** TASK INSTRUCTIONS **
What is needed is an exact copy of the listing, with no pictures in it.

** DATA SEGMENT **
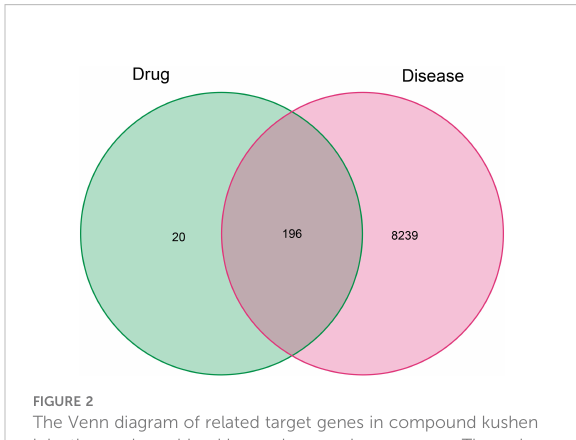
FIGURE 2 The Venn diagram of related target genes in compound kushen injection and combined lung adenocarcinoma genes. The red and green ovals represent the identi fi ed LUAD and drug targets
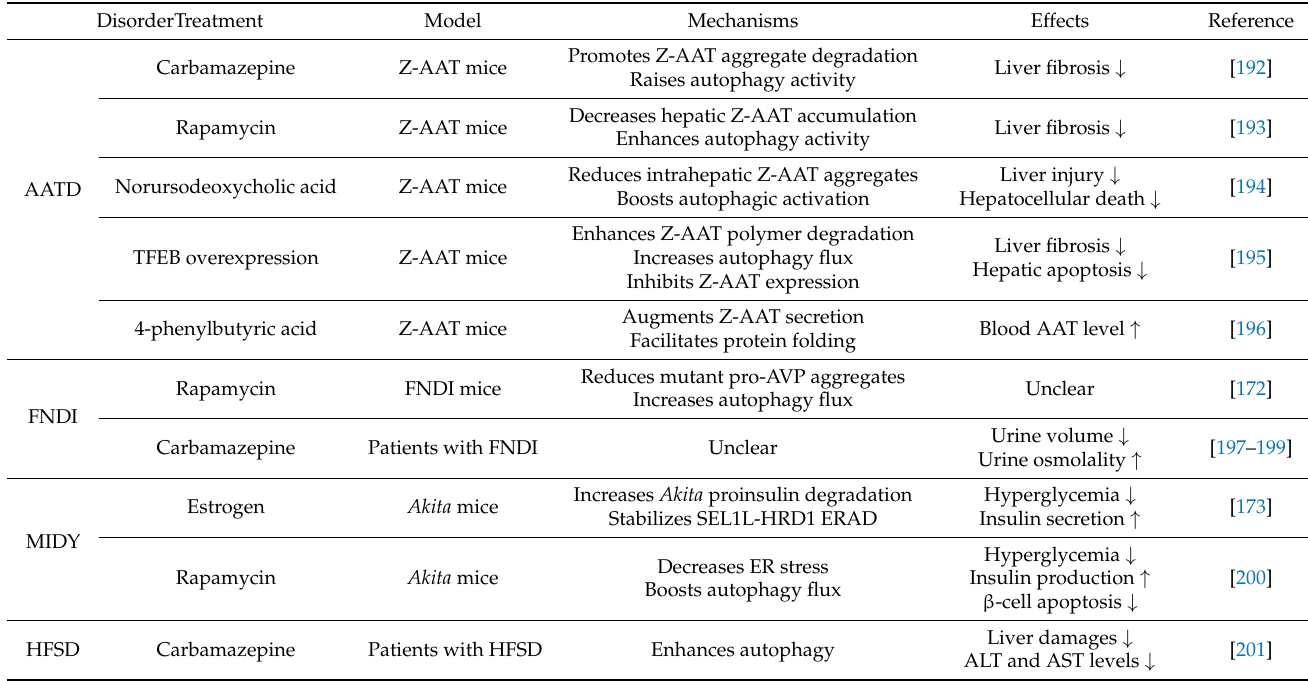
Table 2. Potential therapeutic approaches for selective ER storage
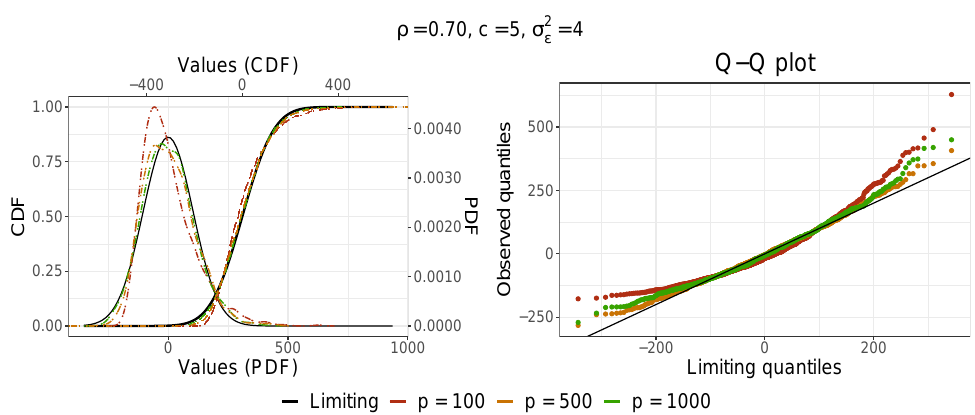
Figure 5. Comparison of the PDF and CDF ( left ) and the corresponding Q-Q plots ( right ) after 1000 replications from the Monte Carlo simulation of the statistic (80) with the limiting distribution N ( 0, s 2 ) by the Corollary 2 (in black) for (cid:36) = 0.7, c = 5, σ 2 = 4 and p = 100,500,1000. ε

** RESPONSE AREA **
FIGURE 2 The Venn diagram of related target genes in compound kushen injection and combined lung adenocarcinoma genes. The red and green ovals represent the identi fi ed LUAD and drug targets
Table 2. Potential therapeutic approaches for selective ER storage
Figure 5. Comparison of the PDF and CDF ( left ) and the corresponding Q-Q plots ( right ) after 1000 replications from the Monte Carlo simulation of the statistic (80) with the limiting distribution N ( 0, s 2 ) by the Corollary 2 (in black) for (cid:36) = 0.7, c = 5, σ 2 = 4 and p = 100,500,1000. ε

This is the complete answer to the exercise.